(Records of where elements appear)
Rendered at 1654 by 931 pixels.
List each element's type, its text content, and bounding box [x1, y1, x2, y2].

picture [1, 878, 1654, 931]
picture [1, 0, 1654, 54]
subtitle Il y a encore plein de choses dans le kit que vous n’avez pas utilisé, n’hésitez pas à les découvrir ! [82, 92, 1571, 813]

TASK DETAILS ->
Reproduce these lines verbatim, covering every record.

COMPLETE OUTPUT ->
Rendered at 1654 by 931 pixels.
List each element's type, its text content, and bounding box [x1, y1, x2, y2].

picture [1, 878, 1654, 931]
picture [1, 0, 1654, 54]
subtitle Il y a encore plein de choses dans le kit que vous n’avez pas utilisé, n’hésitez pas à les découvrir ! [82, 92, 1571, 813]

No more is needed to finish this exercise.